__TASK DESCRIPTION__
Take the line with "فني تكييف هندي قريب" and all lines after it, through the end of the records below, and repeat them exactly.

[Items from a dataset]
- - - - -

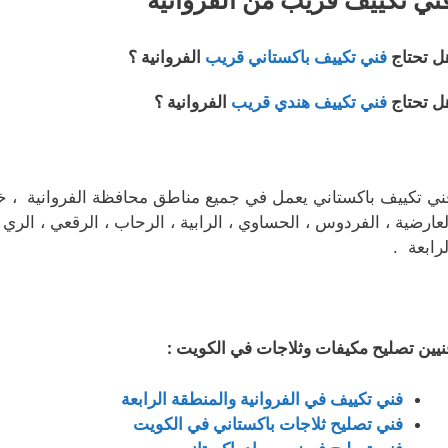
ل تحتاج
فني تكييف باكستاني قريب
الفروانية ؟
ل تحتاج
فني تكييف هندي قريب
الفروانية ؟
ني تكييف باكستاني يعمل في جميع مناطق محافظة الفروانية ، خيطا
لعارضية ، الفردوس ، الحساوي ، الرابية ، الرحاب ، الرقعي ، الري ،
لرابعة .
نيين تصليح مكيفات وثلاجات في الكويت :
فني تكييف في الفروانية والمنطقة الرابعة
فني تصليح ثلاجات باكستاني في الكويت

- - - - -

__REPLY__
فني تكييف هندي قريب
الفروانية ؟
ني تكييف باكستاني يعمل في جميع مناطق محافظة الفروانية ، خيطا
لعارضية ، الفردوس ، الحساوي ، الرابية ، الرحاب ، الرقعي ، الري ،
لرابعة .
نيين تصليح مكيفات وثلاجات في الكويت :
فني تكييف في الفروانية والمنطقة الرابعة
فني تصليح ثلاجات باكستاني في الكويت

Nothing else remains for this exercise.